Range: ${\displaystyle R^{N+1}}$

${\displaystyle U}$ is a vector containing ${\displaystyle N+1}$ approximations ${\displaystyle u_i}$ for the solution ${\displaystyle u}$ at ${\displaystyle x_i}$

Formulate Newton's method for the solution of the system in (b) with ${\displaystyle U^{(0)}=0}$. Give explicit expressions for all objects involved (as far as this is reasonable). Determine a sufficient condition that ensures that the iterates ${\displaystyle U^{(k)}}$ in the Newton scheme are defined. Without doing any further calculations, can you decide whether the sequence ${\displaystyle U^{(k)}}$ converges.

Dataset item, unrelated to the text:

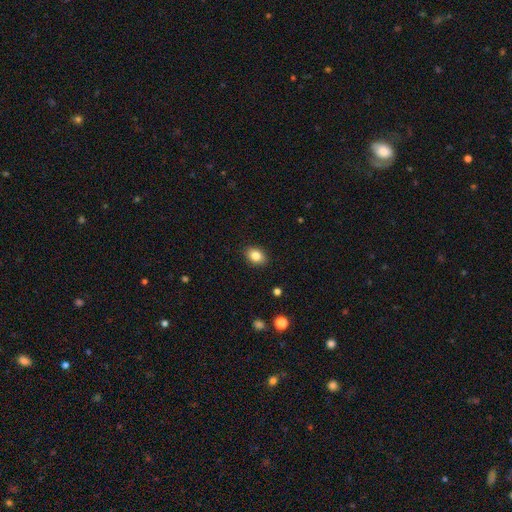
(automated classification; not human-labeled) Morphology: type=smooth (84%); roundness=in between (73%); merging=none (89%).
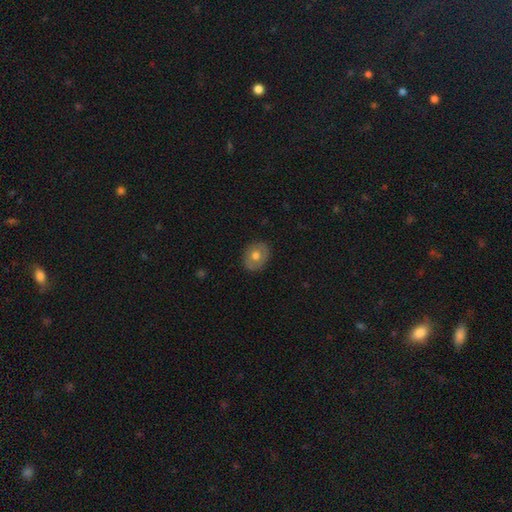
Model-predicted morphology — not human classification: Overall: smooth (61%; featured or disk 31%). How rounded: round (55%; in between 45%). Merging: none (85%).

Why or why not?

${\displaystyle U^{k+1}=U^k-J(F(U^{(k)}{)}^{-1}F(U^{(k)})}$

where ${\displaystyle J(A)}$ denotes the Jacobian of a matrix ${\displaystyle A}$.

Specifically,

${\displaystyle J(F(U^{(k)})=J(AU-F)=A-J(F)}$

If ${\displaystyle J(F(U^{(k)}{)}^{-1}}$ exists, then ${\displaystyle U^{(k)}}$ iterates are defined.

We cannot decide if the sequence converges since Newton's method only guarantees local convergence.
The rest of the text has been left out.